The mission of the Young Global Leaders Forum is to create a vibrant global community of exceptional people with the vision, courage and influence to drive positive change in the world.

In line with the mission of the World Economic Forum, they seek to stimulate public-private cooperation among these unique players to demonstrate entrepreneurship in the global public interest.

Representing more than 100 nationalities, the Young Global Leaders are united by the belief that today’s pressing issues provide an opportunity to forge a better future across sectors, generations and borders.

Visit the YGL website at: https://www.younggloballeaders.org/

“Communicate, leverage creative ideas and collaborate”

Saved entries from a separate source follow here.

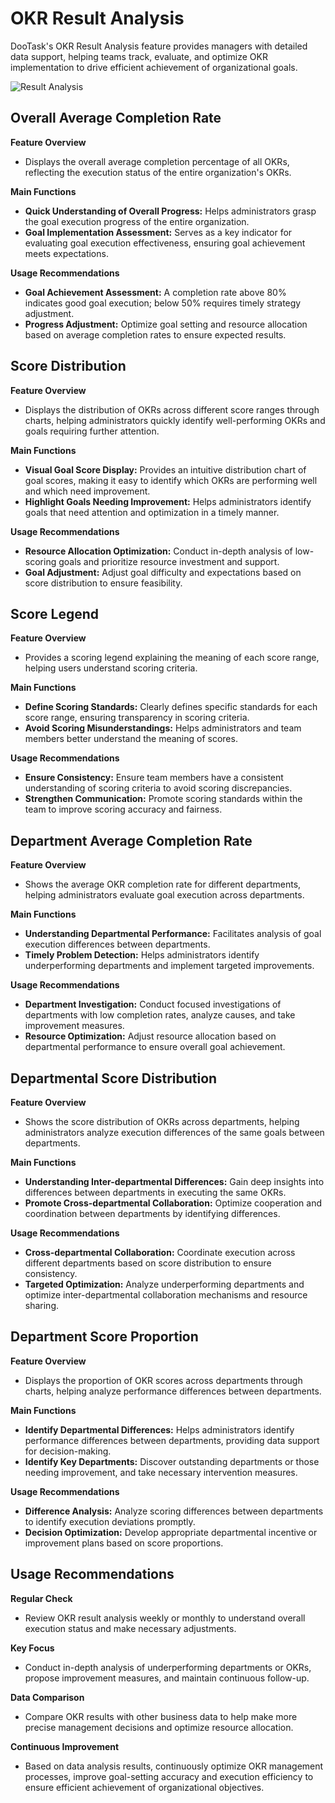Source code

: # OKR Result Analysis

DooTask's OKR Result Analysis feature provides managers with detailed data support, helping teams track, evaluate, and optimize OKR implementation to drive efficient achievement of organizational goals.

![Result Analysis](/images/okr_pic_3.png)

## **Overall Average Completion Rate**

**Feature Overview**
- Displays the overall average completion percentage of all OKRs, reflecting the execution status of the entire organization's OKRs.

**Main Functions**
- **Quick Understanding of Overall Progress:** Helps administrators grasp the goal execution progress of the entire organization.
- **Goal Implementation Assessment:** Serves as a key indicator for evaluating goal execution effectiveness, ensuring goal achievement meets expectations.

**Usage Recommendations**
- **Goal Achievement Assessment:** A completion rate above 80% indicates good goal execution; below 50% requires timely strategy adjustment.
- **Progress Adjustment:** Optimize goal setting and resource allocation based on average completion rates to ensure expected results.


## **Score Distribution**

**Feature Overview**
- Displays the distribution of OKRs across different score ranges through charts, helping administrators quickly identify well-performing OKRs and goals requiring further attention.

**Main Functions**
- **Visual Goal Score Display:** Provides an intuitive distribution chart of goal scores, making it easy to identify which OKRs are performing well and which need improvement.
- **Highlight Goals Needing Improvement:** Helps administrators identify goals that need attention and optimization in a timely manner.

**Usage Recommendations**
- **Resource Allocation Optimization:** Conduct in-depth analysis of low-scoring goals and prioritize resource investment and support.
- **Goal Adjustment:** Adjust goal difficulty and expectations based on score distribution to ensure feasibility.


## **Score Legend**

**Feature Overview**
- Provides a scoring legend explaining the meaning of each score range, helping users understand scoring criteria.

**Main Functions**
- **Define Scoring Standards:** Clearly defines specific standards for each score range, ensuring transparency in scoring criteria.
- **Avoid Scoring Misunderstandings:** Helps administrators and team members better understand the meaning of scores.

**Usage Recommendations**
- **Ensure Consistency:** Ensure team members have a consistent understanding of scoring criteria to avoid scoring discrepancies.
- **Strengthen Communication:** Promote scoring standards within the team to improve scoring accuracy and fairness.


## **Department Average Completion Rate**

**Feature Overview**
- Shows the average OKR completion rate for different departments, helping administrators evaluate goal execution across departments.

**Main Functions**
- **Understanding Departmental Performance:** Facilitates analysis of goal execution differences between departments.
- **Timely Problem Detection:** Helps administrators identify underperforming departments and implement targeted improvements.

**Usage Recommendations**
- **Department Investigation:** Conduct focused investigations of departments with low completion rates, analyze causes, and take improvement measures.
- **Resource Optimization:** Adjust resource allocation based on departmental performance to ensure overall goal achievement.


## **Departmental Score Distribution**

**Feature Overview**
- Shows the score distribution of OKRs across departments, helping administrators analyze execution differences of the same goals between departments.

**Main Functions**
- **Understanding Inter-departmental Differences:** Gain deep insights into differences between departments in executing the same OKRs.
- **Promote Cross-departmental Collaboration:** Optimize cooperation and coordination between departments by identifying differences.

**Usage Recommendations**
- **Cross-departmental Collaboration:** Coordinate execution across different departments based on score distribution to ensure consistency.
- **Targeted Optimization:** Analyze underperforming departments and optimize inter-departmental collaboration mechanisms and resource sharing.


## **Department Score Proportion**

**Feature Overview**
- Displays the proportion of OKR scores across departments through charts, helping analyze performance differences between departments.

**Main Functions**
- **Identify Departmental Differences:** Helps administrators identify performance differences between departments, providing data support for decision-making.
- **Identify Key Departments:** Discover outstanding departments or those needing improvement, and take necessary intervention measures.

**Usage Recommendations**
- **Difference Analysis:** Analyze scoring differences between departments to identify execution deviations promptly.
- **Decision Optimization:** Develop appropriate departmental incentive or improvement plans based on score proportions.


## **Usage Recommendations**

**Regular Check**
- Review OKR result analysis weekly or monthly to understand overall execution status and make necessary adjustments.

**Key Focus**
- Conduct in-depth analysis of underperforming departments or OKRs, propose improvement measures, and maintain continuous follow-up.

**Data Comparison**
- Compare OKR results with other business data to help make more precise management decisions and optimize resource allocation.

**Continuous Improvement**
- Based on data analysis results, continuously optimize OKR management processes, improve goal-setting accuracy and execution efficiency to ensure efficient achievement of organizational objectives.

Claudia Vergueiro Massei, Head of Executive Office and Transformation, Motion Control, Siemens AG

With so many parallel crises all over the world, it is increasingly imperative that leaders embrace new leadership tools and take action to transform today’s VUCA world into a super VUCA (vibrant, unreal, caring, amazing). Here are three change ideas that can make a difference in the future:

  • Paying more attention to how we communicate with others: Delivering your message considering the benefits of ensuring the psychological safety of individuals, enhancing confidence in the abilities of others, and fostering harmonious performance in the workplace. within the team. It’s also important to explain how each step along the way helps the team get closer to their end goal (and, if not, avoid the step altogether).
  • Leverage creative ideas: In a world of increasing demand and increasingly scarce resources, investing in frugal innovation (doing more with less) is paramount. Creativity is key to finding solutions to maximize use/minimize cost, such as circular economy and shared assets. It’s important to demystify that “innovation should lead to unique ideas” – in most cases, innovation is incremental or adaptive.
  • Collaborate within ecosystems: no player can tackle the complex issues of our world alone, partnerships are therefore a response to personalize solutions or to react more quickly and save time. However, the main challenge in building ecosystems is to bring stakeholders together. This can be done by offering them reasonable and attractive value – allowing them to capture more value than they create, for example.